Cortex Agents use a Claude model by default and can also use Mistral and Llama. They orchestrate multiple services to answer user questions, including both structured and unstructured data sources.

In [None]:
-- Create a Cortex Agent that has access to our search and analyst services
CREATE OR REPLACE CORTEX AGENT INSURANCE_CLAIMS_AGENT
  SERVICE_NAMES = ('POLICY_DOCUMENTS_SEARCH', 'CLAIM_FORMS_SEARCH', 'COVERAGE_TYPE_SEARCH', 'POLICYHOLDER_SEARCH', 'INCIDENT_TYPE_SEARCH', 'INSURANCE_CLAIMS_ANALYST')
  EXTERNAL_ACCESS_INTEGRATION = CORTEX_ACCESS
  COMPUTE_POOL = CORTEX_COMPUTE
  PROMPT = $$
  You are an expert insurance claims analyst assistant.

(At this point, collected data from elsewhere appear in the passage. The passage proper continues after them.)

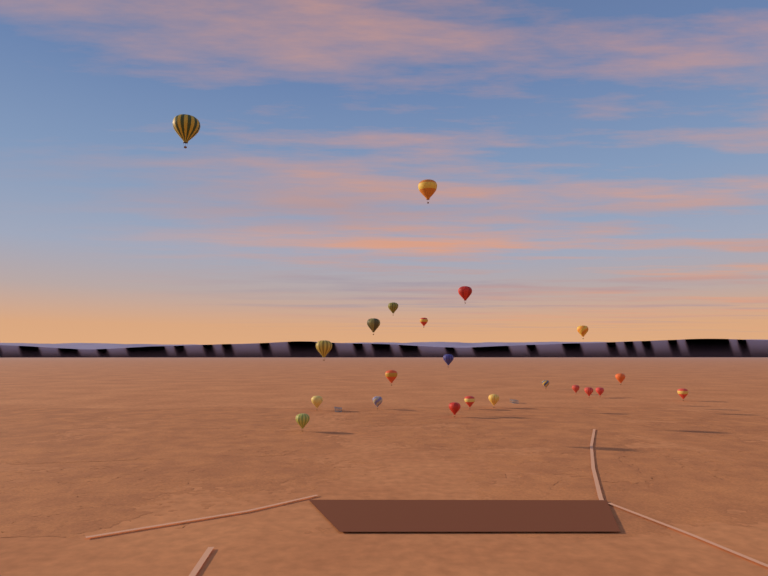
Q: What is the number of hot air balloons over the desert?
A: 22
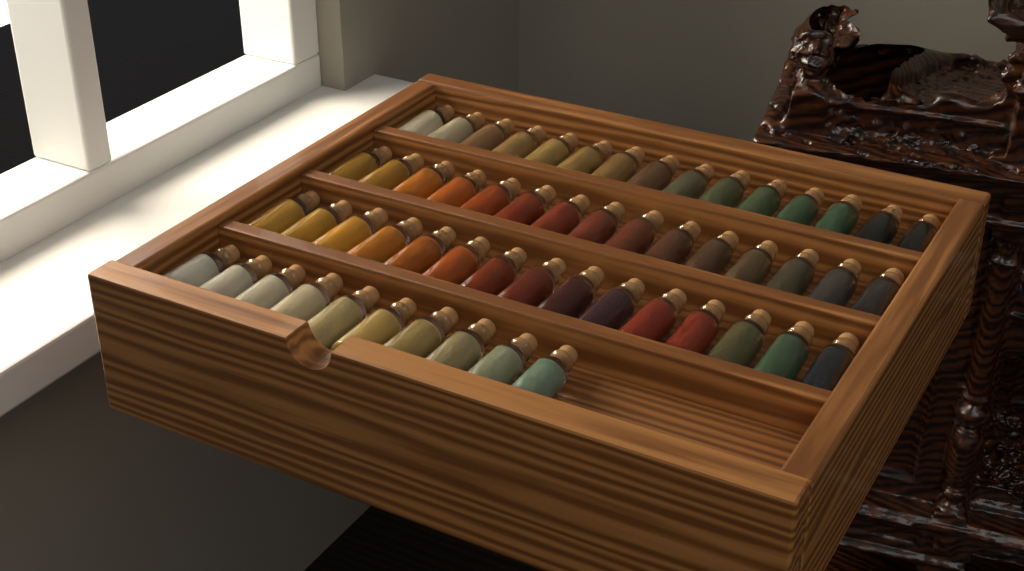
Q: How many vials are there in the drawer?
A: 55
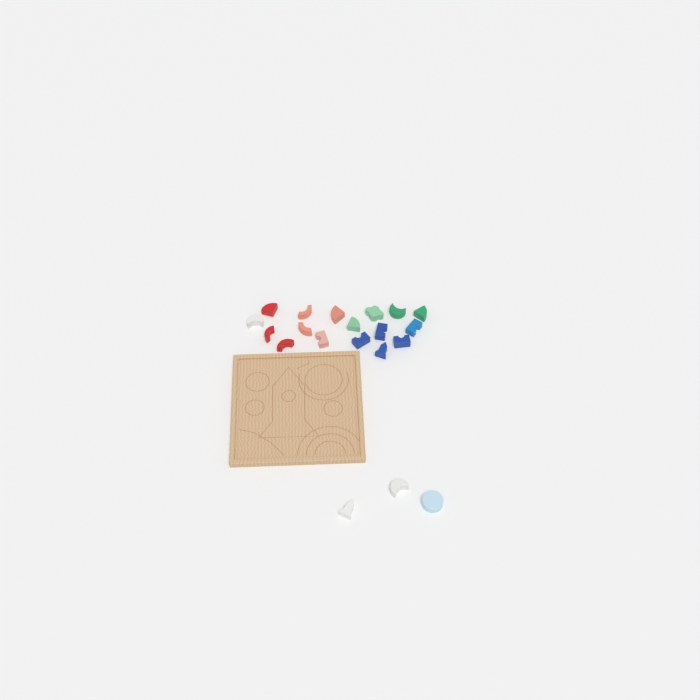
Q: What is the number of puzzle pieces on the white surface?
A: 20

You have access to both structured insurance claims data and unstructured documents like policy information and claim forms.
  
  You should:
  - Provide accurate information from both structured data and documents
  - Be precise about policy information, deductibles, and claim processes
  - When analyzing fraud patterns, focus on statistical insights rather than making accusations
  - Maintain a professional, helpful tone
  - For complex questions, consider using both the data and documents to provide comprehensive answers
  $$;

-- Wait for the agent to be ready
CALL SYSTEM$WAIT(30);

In [None]:
-- List the cortex agents
SHOW CORTEX AGENTS;

In [None]:
-- Test the agent with a question about policy information
SELECT argument, response FROM TABLE(COMPLETE('INSURANCE_CLAIMS_AGENT', 'What are the different coverage types available and their descriptions?'));

In [None]:
-- Test the agent with a question about claim data
SELECT argument, response FROM TABLE(COMPLETE('INSURANCE_CLAIMS_AGENT', 'What is the fraud rate for different incident types?'));

In [None]:
-- Test the agent with a question that requires both policy documents and claim data
SELECT argument, response FROM TABLE(COMPLETE('INSURANCE_CLAIMS_AGENT', 'What is the deductible for comprehensive coverage and how does it affect claim settlements?'));

# Congratulations! 

You have successfully set up a Cortex Agent that can answer questions about insurance claims using both structured and unstructured data. This agent leverages:

1. **Cortex Search Services** for:
   - Policy documents and claim forms (unstructured data)
   - Coverage types, policyholders, and incident types (structured data literals)

2. **Cortex Analyst Service** with:
   - A semantic model for insurance claims data
   - SQL generation capabilities for complex analytical queries

3. **Cortex Agent** that:
   - Orchestrates all the services
   - Provides natural language responses to user questions
   - Combines insights from both structured and unstructured sources

You can now use the Streamlit app to interact with this agent and explore the insurance claims data in a more intuitive way.